Governments in the Gulf Cooperation Council (GCC) should introduce tradeable work permits to address labour challenges, including those relating to nationalisation targets, according to a new report.

The report, by management consultancy Oliver Wyman, says that allowing companies to sell expatriate work permits to others would have several benefits, including assigning foreign labour to the areas of greatest market need and allowing companies to recoup the costs of training national citizens through the permit sales.

GCC governments have sought to address unemployment among citizens by imposing targets for employment of local nationals since 1993, when the first quotas for employing nationals were introduced in Kuwait. But this has been both a regulatory burden for governments as well as well as an administrative burden for firms, the report said.

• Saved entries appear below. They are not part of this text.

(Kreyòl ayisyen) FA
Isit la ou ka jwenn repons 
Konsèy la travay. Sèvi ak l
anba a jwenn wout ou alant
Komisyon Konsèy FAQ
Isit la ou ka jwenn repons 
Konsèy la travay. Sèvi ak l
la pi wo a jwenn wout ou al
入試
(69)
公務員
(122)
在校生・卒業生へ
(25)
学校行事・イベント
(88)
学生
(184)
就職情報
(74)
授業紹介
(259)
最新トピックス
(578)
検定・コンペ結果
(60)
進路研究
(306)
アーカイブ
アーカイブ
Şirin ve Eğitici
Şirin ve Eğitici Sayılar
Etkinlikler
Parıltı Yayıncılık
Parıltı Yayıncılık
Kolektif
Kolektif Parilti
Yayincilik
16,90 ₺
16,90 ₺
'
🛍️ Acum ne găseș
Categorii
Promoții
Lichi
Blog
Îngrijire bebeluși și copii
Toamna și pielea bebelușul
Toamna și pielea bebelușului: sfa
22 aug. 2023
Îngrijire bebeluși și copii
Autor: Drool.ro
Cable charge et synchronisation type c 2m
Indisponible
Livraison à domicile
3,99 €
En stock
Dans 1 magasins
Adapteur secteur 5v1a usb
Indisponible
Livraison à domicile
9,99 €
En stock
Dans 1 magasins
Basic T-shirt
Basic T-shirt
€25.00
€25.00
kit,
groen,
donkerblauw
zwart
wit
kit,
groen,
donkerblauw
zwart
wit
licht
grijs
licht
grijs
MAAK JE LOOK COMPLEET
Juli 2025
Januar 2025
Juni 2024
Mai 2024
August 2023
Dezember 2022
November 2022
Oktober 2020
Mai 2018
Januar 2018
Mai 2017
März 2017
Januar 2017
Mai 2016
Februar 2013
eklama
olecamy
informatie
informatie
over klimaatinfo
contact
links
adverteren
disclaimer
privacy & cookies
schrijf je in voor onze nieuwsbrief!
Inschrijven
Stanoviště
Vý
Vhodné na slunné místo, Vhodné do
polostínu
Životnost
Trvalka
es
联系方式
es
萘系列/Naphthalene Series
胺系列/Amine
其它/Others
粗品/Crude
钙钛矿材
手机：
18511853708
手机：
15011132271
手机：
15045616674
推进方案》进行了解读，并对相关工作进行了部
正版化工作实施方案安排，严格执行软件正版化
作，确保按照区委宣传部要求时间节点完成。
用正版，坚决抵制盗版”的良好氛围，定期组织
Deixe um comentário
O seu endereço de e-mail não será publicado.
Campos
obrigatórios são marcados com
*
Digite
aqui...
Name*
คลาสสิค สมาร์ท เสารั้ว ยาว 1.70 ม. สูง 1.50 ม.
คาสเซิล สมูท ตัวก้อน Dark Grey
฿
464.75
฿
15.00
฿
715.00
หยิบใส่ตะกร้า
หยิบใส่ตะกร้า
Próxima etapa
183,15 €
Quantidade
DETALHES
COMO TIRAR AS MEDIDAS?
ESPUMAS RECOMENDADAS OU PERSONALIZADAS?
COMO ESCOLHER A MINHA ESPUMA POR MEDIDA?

“A market approach that uses tradeable permits to control the aggregate supply of expatriate labour could offer the benefits governments seek while mitigating the harmful effects in terms of reduced competitiveness and increased regulatory burden,” it said.

The report, titled Tradeable Permits, A market driven approach to achieve national employment objectives in the GCC, added that these permits “would naturally allocate expat labor to the areas of the economy where it is most needed and minimise expatriate labour presence where credible alternatives exist.”

Abhishek Sharma, partner, public sector, at Oliver Wyman, said the industries for which a tradeable permit scheme might be of particular benefit varied between different Gulf states.

The construction sector, where there is still a heavy reliance on cheap foreign labour at the lower waged end of the sector was a good example, he said, as the availability of cheap labour is currently a disincentive for hiring local nationals, and also leads to slower progress in automation, which could be reducing the competitiveness of GCC companies on a global scale.

“Lower cost labour actually can slow the progress of automation, so you will see lower levels of it in places where cheap labour is available,” he said, adding that despite the perception that automation leads to job losses, in every event in history automation has actually led to an increase in jobs, and an increase in demand, as jobs under automated systems require higher skill levels.

The report estimates that between 1.2 and 1.6 million young nationals will enter the GCC labour market by 2019. It also cited a mismatch between the skillsets of the national labour force and private sector requirements as the third major challenge to the market.

Governments would need to be the ‘market makers’ in order to make the system work, Sharma said, settling on a ‘correct price’ for the permit sales.